### YOUR INSTRUCTIONS:
From the entries below, return exactly the lines beginning at the one that contains "fx_px: 1198" and ending at the one that contains "f_number: 1.8", both of them included, and only those lines.

### DATA LISTING:

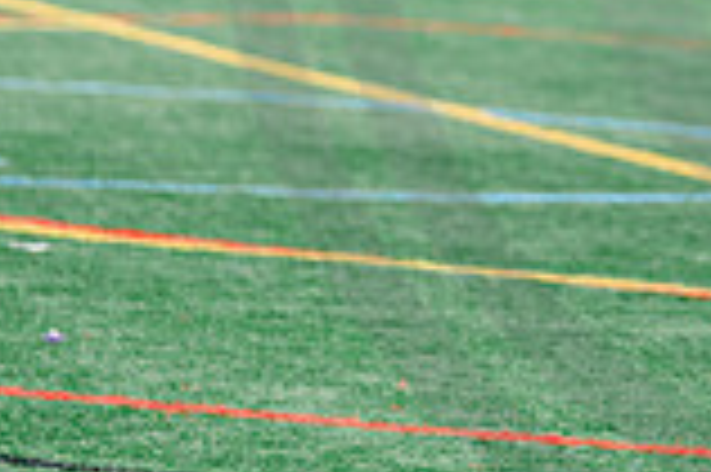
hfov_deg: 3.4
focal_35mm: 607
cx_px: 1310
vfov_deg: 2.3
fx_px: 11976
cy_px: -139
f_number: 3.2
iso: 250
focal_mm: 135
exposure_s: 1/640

* * *

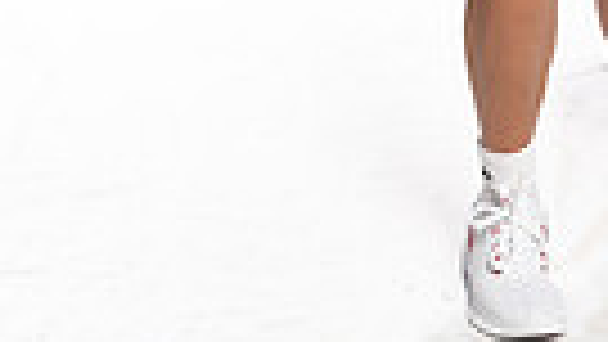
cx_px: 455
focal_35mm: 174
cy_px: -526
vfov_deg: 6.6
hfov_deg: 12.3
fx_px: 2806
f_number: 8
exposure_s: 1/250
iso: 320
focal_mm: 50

...

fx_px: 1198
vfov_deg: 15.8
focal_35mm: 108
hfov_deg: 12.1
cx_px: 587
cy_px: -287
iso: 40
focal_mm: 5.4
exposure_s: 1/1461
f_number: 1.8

### ANSWER SPACE:
fx_px: 1198
vfov_deg: 15.8
focal_35mm: 108
hfov_deg: 12.1
cx_px: 587
cy_px: -287
iso: 40
focal_mm: 5.4
exposure_s: 1/1461
f_number: 1.8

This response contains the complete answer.